What’s the hardest short word to say in the English language?

A moving GIF showing a basic 3 ball-cascade ju...

A moving GIF showing a basic 3 ball-cascade juggling pattern: good for juggling explanation. (Photo credit: Wikipedia)

As a short-term success strategy, going round saying yes to everything is hard to beat. Not only that, but it’s infectious as the more you get a reputation for saying yes, the more things come your way to say yes to. The guy asking you to do something walks away happy because he has someone to do his thing. You feel happy because you feel respected and liked.

But the worse thing you can do is to say yes to things and then not follow through. If you have too many balls in the air, then that’s what tends to happen. You’ve said yes to so much stuff that you can’t give any of them the attention they deserve. You end up half doing everything.

A better success strategy is to focus on the important things that you should be doing in your role and succeed at those so that the company prospers.

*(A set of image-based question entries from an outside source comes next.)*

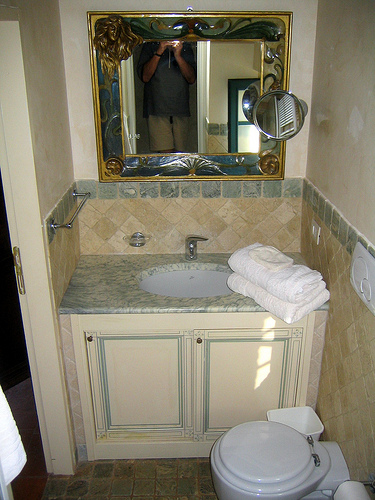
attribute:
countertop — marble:
[57, 251, 331, 314]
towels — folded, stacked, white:
[227, 242, 330, 323]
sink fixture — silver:
[184, 235, 208, 259]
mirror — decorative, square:
[86, 12, 293, 182]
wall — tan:
[300, 175, 373, 483]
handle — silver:
[47, 188, 89, 243]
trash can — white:
[267, 404, 324, 442]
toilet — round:
[209, 420, 350, 498]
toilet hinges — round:
[306, 435, 318, 464]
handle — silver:
[41, 188, 90, 233]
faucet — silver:
[184, 235, 207, 260]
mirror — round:
[254, 90, 308, 140]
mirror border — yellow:
[84, 8, 291, 181]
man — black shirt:
[142, 36, 198, 143]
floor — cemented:
[95, 474, 167, 496]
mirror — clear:
[79, 13, 298, 198]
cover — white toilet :
[204, 415, 328, 496]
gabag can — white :
[264, 391, 326, 440]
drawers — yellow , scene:
[82, 332, 229, 439]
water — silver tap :
[176, 224, 209, 264]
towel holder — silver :
[45, 181, 92, 243]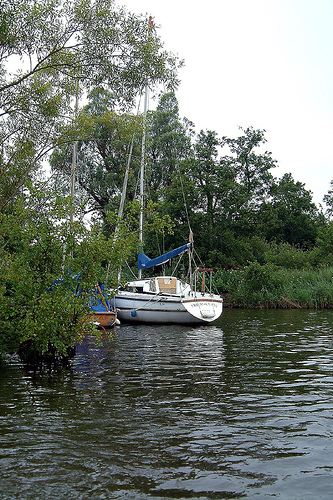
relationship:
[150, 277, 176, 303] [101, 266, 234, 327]
trim on boat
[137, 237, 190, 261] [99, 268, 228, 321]
pole on boat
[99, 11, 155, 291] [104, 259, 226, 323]
poles are on boat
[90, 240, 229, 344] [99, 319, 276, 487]
boat in water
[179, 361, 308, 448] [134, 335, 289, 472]
light hitting water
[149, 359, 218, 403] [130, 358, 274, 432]
ripples in water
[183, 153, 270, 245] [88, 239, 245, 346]
trees near boat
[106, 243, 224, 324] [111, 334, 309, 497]
boat in water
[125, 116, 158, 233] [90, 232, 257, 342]
pole on boat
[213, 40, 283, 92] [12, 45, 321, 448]
sky above land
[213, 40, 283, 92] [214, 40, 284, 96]
sky with no clouds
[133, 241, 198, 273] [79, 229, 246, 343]
part of boat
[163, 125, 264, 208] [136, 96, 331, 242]
branches on tree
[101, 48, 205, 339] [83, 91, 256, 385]
poles for sails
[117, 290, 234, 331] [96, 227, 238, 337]
trim on boat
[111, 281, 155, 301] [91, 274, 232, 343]
window on boat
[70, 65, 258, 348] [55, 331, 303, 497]
boat in a river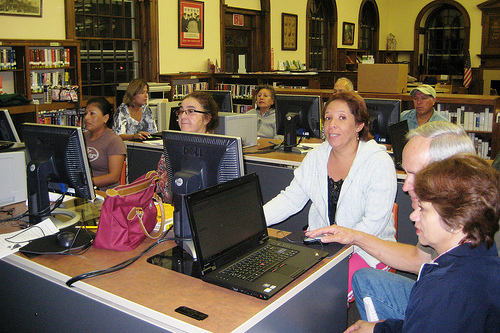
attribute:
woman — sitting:
[345, 157, 500, 332]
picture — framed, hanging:
[176, 1, 208, 52]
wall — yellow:
[1, 4, 398, 89]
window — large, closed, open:
[68, 0, 160, 107]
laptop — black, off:
[179, 173, 326, 298]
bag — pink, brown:
[96, 162, 166, 251]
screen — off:
[183, 173, 271, 265]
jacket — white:
[264, 140, 399, 241]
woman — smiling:
[257, 91, 396, 246]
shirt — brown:
[83, 130, 128, 181]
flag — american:
[459, 42, 474, 96]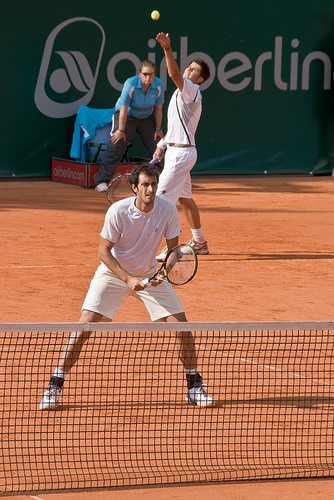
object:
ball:
[151, 10, 160, 21]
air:
[0, 0, 334, 324]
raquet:
[142, 243, 199, 285]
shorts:
[80, 261, 185, 322]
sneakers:
[39, 382, 216, 412]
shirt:
[114, 75, 165, 119]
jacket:
[69, 105, 119, 162]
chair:
[79, 105, 133, 164]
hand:
[127, 275, 147, 291]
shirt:
[165, 77, 202, 146]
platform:
[52, 156, 155, 190]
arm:
[164, 49, 197, 104]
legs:
[56, 267, 197, 376]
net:
[0, 321, 334, 497]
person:
[93, 59, 165, 192]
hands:
[111, 128, 164, 144]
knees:
[109, 135, 163, 152]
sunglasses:
[141, 71, 154, 77]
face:
[139, 66, 155, 84]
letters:
[108, 35, 333, 92]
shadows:
[0, 174, 331, 213]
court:
[0, 173, 331, 499]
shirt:
[100, 196, 181, 276]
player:
[39, 164, 216, 411]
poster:
[0, 1, 334, 177]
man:
[152, 34, 210, 263]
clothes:
[79, 195, 185, 324]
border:
[0, 320, 334, 333]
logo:
[32, 16, 105, 119]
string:
[0, 330, 333, 495]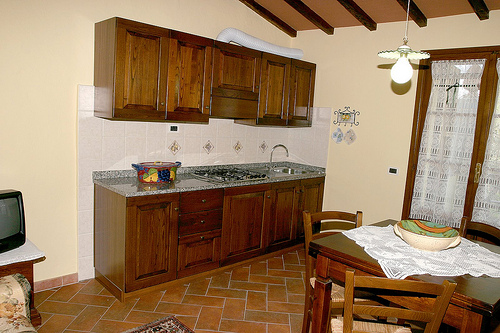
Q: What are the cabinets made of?
A: Wood.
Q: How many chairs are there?
A: Three.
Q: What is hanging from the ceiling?
A: The light.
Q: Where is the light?
A: Hanging from the ceiling.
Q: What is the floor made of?
A: Tile.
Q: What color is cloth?
A: White.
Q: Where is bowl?
A: On table.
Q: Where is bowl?
A: On table.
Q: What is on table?
A: Bowl.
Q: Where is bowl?
A: On table.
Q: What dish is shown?
A: Bowl.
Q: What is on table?
A: Bowl.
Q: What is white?
A: Table cloth.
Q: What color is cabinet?
A: Brown.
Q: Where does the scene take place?
A: In a kitchen.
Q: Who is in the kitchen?
A: No one.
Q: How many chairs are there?
A: Three.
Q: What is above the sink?
A: Cabinets.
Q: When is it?
A: Daytime.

The first thing to ask when someone asks you to do something is should someone else be doing this. I’m not suggesting getting all slopey shouldered, but if you have a help desk, why is this person coming to you for help. If you have a sales force, why are they coming to you asking you to go out and sell something. In a small company it’s different, because everyone does anything. Any kind of scalable endeavour cannot rely on a hero culture.

They must be asking you because they know you can do it. But if someone else should be doing it, the crucial question is why. It could be because they lack confidence. It could be because they don’t know how to do the thing in question. It could be because they are lazy. Whatever the reason, the person in front of you wants help. Of course you can help him, but that doesn’t fix the problem. And guess where he’ll come next time.

The next question to ask is what needs to happen for the right person to do the job next time? And plan to put steps in place to make it happen.

How many times has someone come up to you late in the day because they have a demo / meeting / Powerpoint to get done / document they need (delete as appropriate). If someone does this to me, I try to establish whether this is something that has really come out of the blue or whether they knew about it some time ago. If it’s the former, I’ll help, assuming I don’t have my own personal emergency to take care of, but point out that I might be busy / on holiday / in a meeting next time and they really need to let me know as soon as possible so that together we can plan when it will happen.

If they make a habit of it, then it’s obvious which short word to use next; NO!